(Input begins)
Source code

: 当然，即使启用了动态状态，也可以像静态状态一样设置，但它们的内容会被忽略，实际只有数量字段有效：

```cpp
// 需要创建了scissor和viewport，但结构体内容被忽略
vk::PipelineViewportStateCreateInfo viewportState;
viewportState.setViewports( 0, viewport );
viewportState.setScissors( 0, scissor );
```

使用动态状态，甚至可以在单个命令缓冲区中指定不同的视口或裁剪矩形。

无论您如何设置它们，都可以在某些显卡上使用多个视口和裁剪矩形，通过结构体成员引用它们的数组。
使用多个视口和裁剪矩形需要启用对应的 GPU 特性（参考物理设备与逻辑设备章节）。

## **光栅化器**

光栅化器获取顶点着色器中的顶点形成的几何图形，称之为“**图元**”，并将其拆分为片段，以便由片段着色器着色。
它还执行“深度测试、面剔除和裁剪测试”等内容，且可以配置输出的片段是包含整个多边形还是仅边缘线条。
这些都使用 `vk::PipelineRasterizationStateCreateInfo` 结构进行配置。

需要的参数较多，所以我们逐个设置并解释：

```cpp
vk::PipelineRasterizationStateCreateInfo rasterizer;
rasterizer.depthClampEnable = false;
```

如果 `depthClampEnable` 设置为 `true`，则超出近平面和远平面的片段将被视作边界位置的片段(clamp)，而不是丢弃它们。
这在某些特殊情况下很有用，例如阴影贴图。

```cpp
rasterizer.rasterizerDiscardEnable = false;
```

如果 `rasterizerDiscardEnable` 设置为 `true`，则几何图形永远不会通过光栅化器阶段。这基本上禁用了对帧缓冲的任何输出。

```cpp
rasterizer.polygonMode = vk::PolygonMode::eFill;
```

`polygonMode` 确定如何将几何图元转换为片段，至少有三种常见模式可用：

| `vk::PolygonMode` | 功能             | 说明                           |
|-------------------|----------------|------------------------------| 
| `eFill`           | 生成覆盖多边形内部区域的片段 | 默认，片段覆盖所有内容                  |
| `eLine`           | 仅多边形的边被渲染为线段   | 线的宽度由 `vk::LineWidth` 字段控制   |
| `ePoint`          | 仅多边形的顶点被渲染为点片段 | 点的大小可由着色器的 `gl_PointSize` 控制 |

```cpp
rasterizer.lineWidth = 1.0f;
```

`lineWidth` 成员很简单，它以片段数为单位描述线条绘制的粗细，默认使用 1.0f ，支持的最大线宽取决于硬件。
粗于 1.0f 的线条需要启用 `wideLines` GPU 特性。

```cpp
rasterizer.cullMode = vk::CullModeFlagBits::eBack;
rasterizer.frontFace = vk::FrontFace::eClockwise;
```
(Input ends)
(Input begins)
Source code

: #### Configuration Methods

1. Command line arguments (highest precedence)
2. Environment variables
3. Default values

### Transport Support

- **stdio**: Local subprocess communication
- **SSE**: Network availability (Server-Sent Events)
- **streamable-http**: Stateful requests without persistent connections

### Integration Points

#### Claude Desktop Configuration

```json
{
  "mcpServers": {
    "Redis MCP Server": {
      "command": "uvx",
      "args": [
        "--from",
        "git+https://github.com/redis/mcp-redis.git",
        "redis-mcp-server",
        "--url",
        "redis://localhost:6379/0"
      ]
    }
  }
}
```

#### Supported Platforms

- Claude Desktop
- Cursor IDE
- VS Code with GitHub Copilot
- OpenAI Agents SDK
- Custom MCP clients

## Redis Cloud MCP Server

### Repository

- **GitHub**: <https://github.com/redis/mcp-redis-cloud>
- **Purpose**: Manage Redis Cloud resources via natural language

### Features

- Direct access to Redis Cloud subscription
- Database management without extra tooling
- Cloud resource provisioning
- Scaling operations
(Input ends)
What you should do: Above are the records; copy each line from them that includes the string "viewportState".

Reply to the exercise:
vk::PipelineViewportStateCreateInfo viewportState;
viewportState.setViewports( 0, viewport );
viewportState.setScissors( 0, scissor );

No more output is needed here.